Sunday, August 23, 2009

More Knowledge Quotations

Information is not knowledge
- Albert Einstein

Knowledge is no value unless you put it into practice
- Anton Chekhov

Take the two famous quotes above and you actually run smack into an ongoing controversy among those who study knowledge in general and political knowledge in particular. Is what people know sufficient to assume sophistication? Those who study expertise or sophistication or similar constructs would argue no, that knowledge itself is necessary but not sufficient. It's not what ya know, it's what ya know and how ya use it that matters.

This gets at how we measure knowledge. In political studies, we rely heavily on those civics class questions of who is Nancy Pelosi or what party controls the U.S. House of Representatives. We assume if you can rattle off the answers correctly, you're somehow more knowledgeable than those who cannot -- but we rarely build into our models how people use such information, if at all. Exceptions are when we see studies of how people organize their political world, often along partisan or ideological lines, and the role civics/textbook knowledge plays in all that.

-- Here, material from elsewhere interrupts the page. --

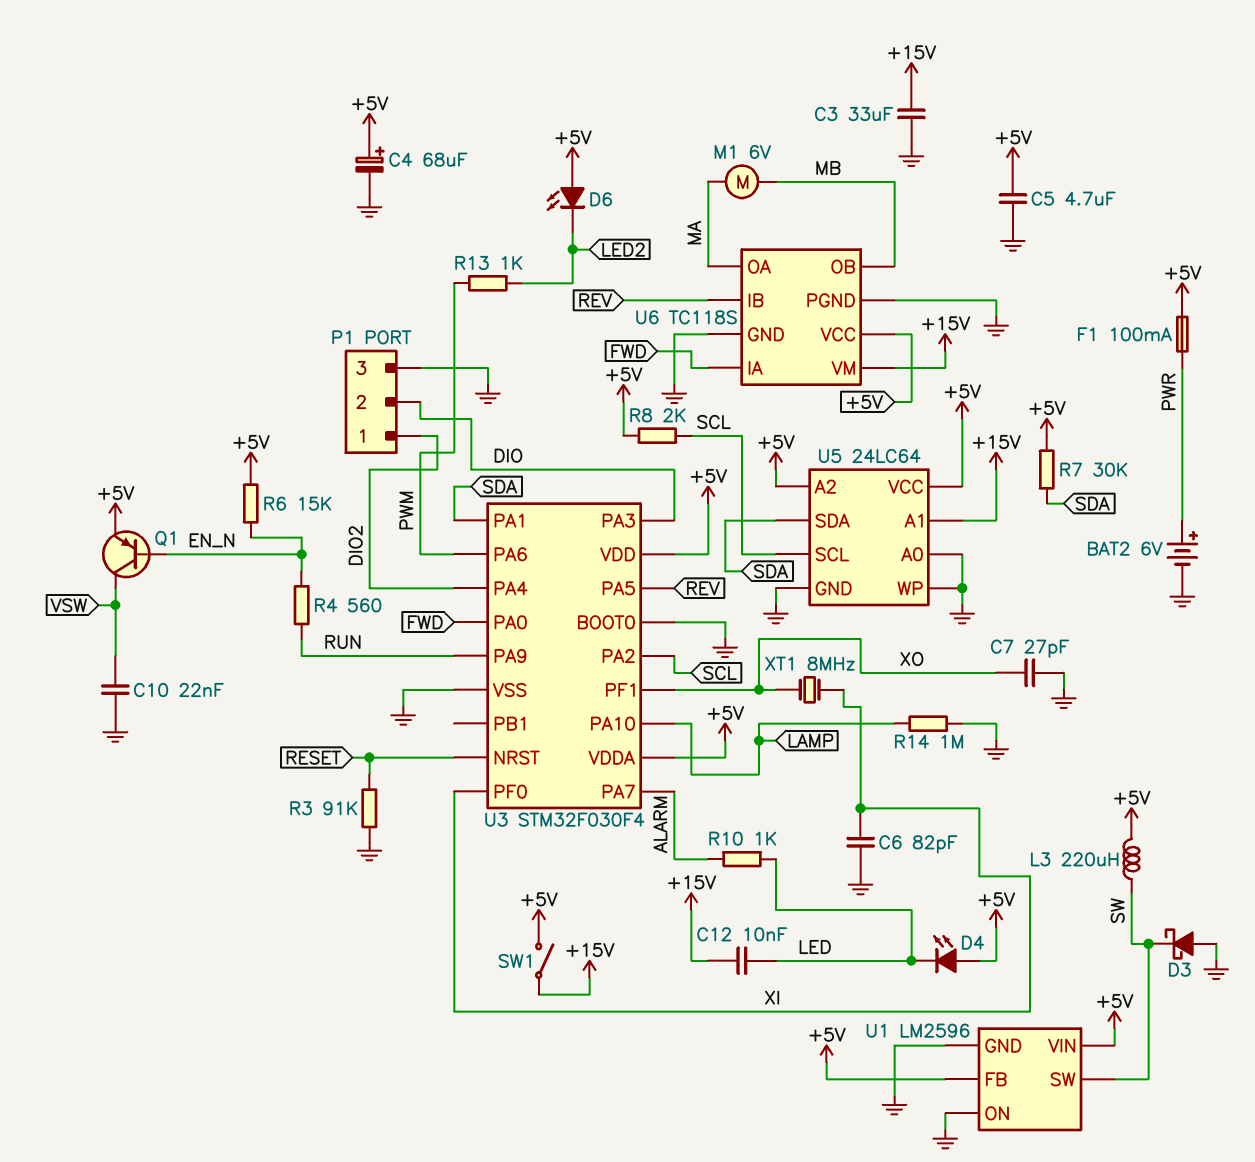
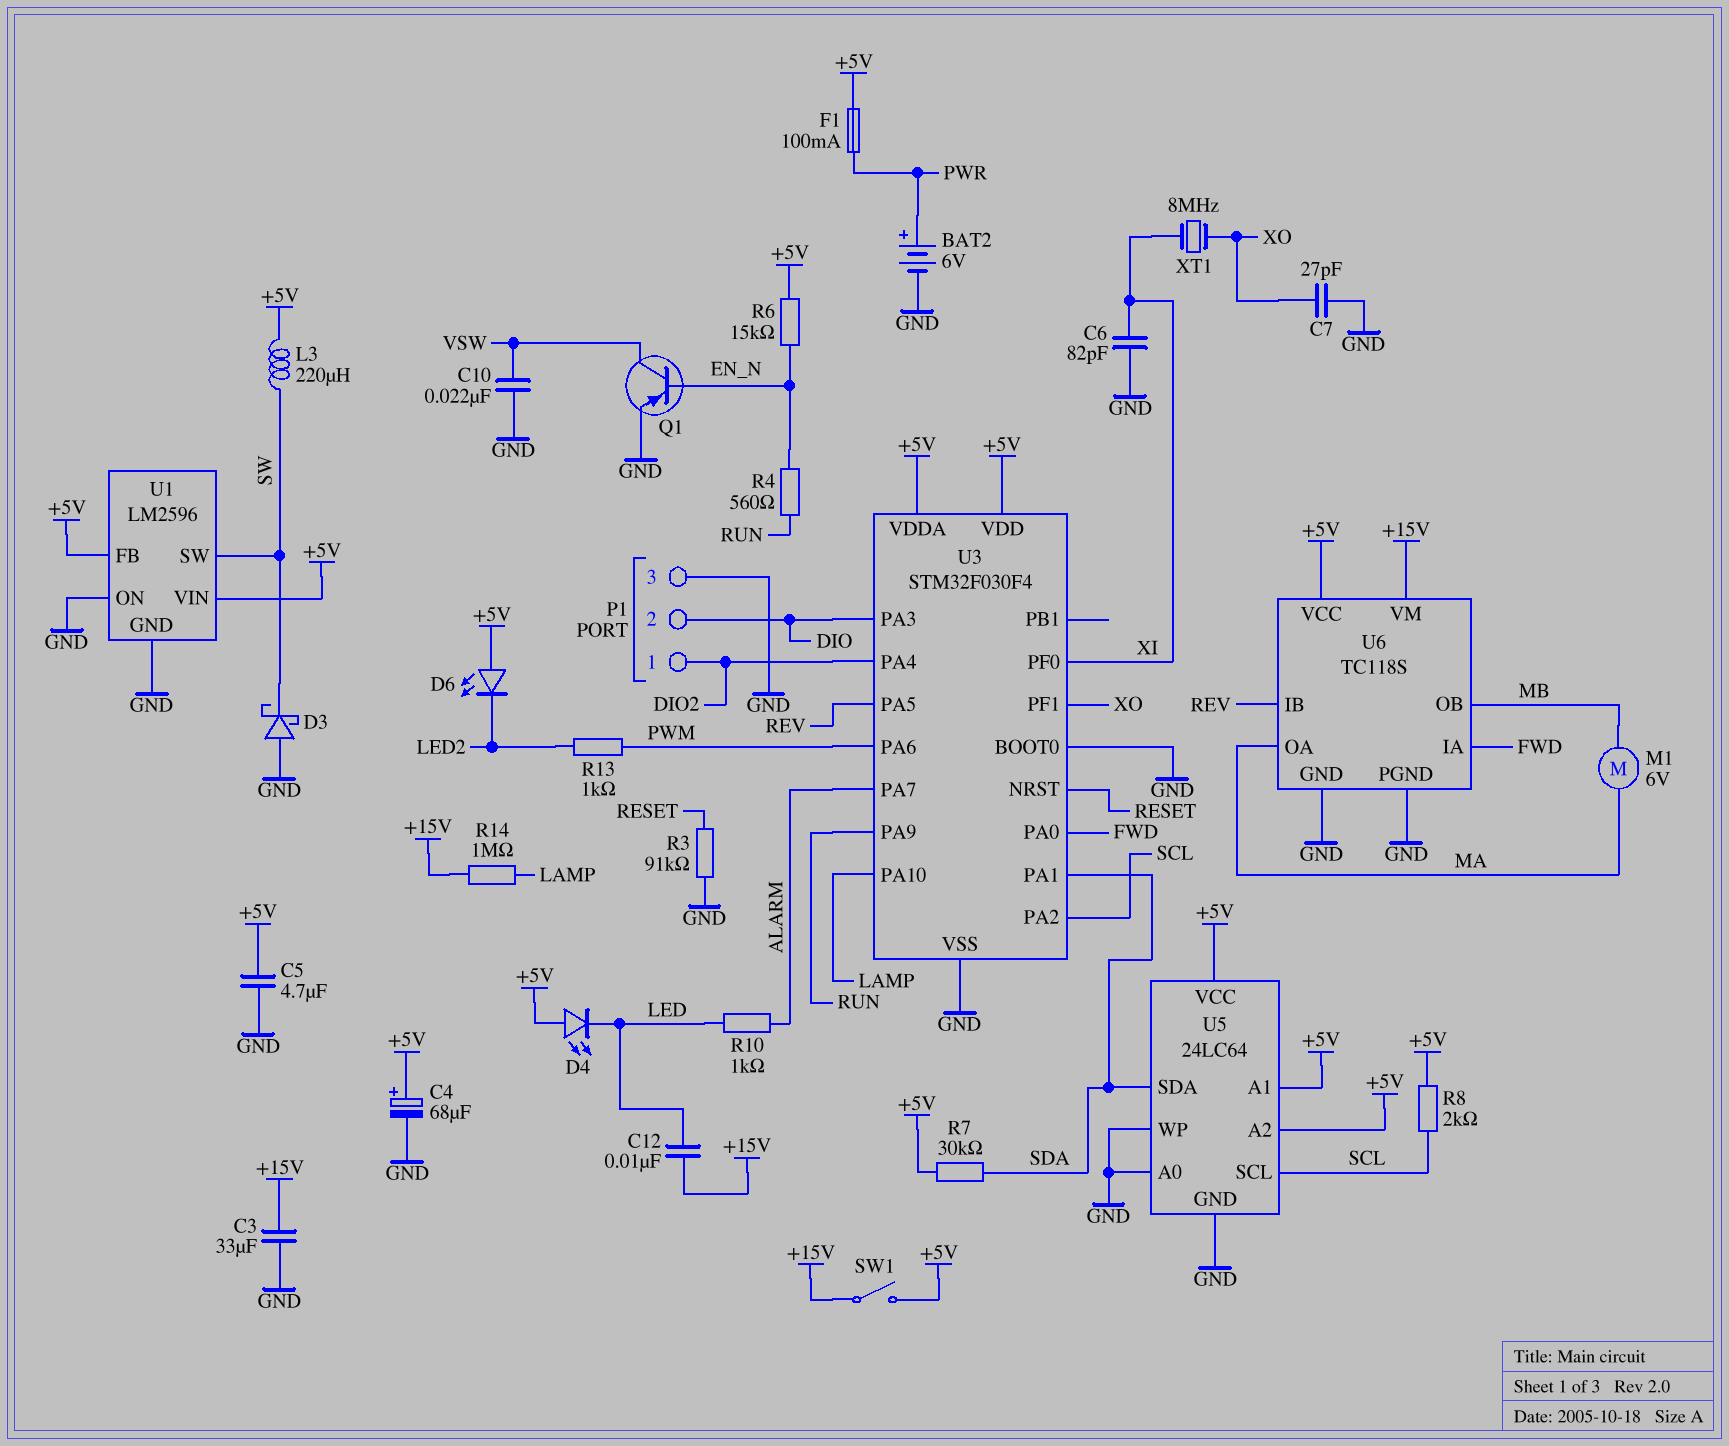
Q1: PNP (B EN_N, C VSW, E +5V) -> PNP (B EN_N, C VSW, E GND)
R14: 1M (GND, LAMP) -> 1M (+15V, LAMP)
U5 pin A1: +15V -> +5V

Studies of sophistication, they use knowledge, but they also tend to use other factors in a multidimensional (and often muddy) construct. In other words, I'm not sure we gain all that much in our studies of "expertise" and "sophistication," which brings us back to our tired yet true measures of civics knowledge. They're simple, they hang together well (Cronbach's Alpha is usually in the .70s), and they have years of previous research to back 'em up. So we default to the conceptual safe ground.

But information, as the good professor notes above, is not knowledge.

It's an interesting problem for those of us who mess with these concepts, who try to analyze and predict based on them, who desperately need to publish in academic journals for promotion or tenure or a better raise (when there are raises and not furloughs). For me it's mostly an interesting intellectual exercise, and eventually I'd love to create to final, best, ultimate measure of sophistication that makes actual sense. Or, failing that, a knowledge measure that answers many of the criticisms I mentioned above, and the many I've not bothered here to get into (but have discussed in other posts).

Maybe it's time for a Political Wisdom construct.

Huh?

Here's my model, the old guys you'd see around the table at some diner, sipping coffee and arguing politics, and some snotty college kid sits down and can tell them all the names they get wrong, the little factoids they get confused, but when it comes to knowing -- the old guys beat the snotty kid every time (in this scenario, I was once the snotty kid...long story). It's how you use information, how you make sense of the world, that matters most. Hence my new construct -- Political Wisdom.

And no, I have absolutely no idea how to measure it, especially in a telephone survey.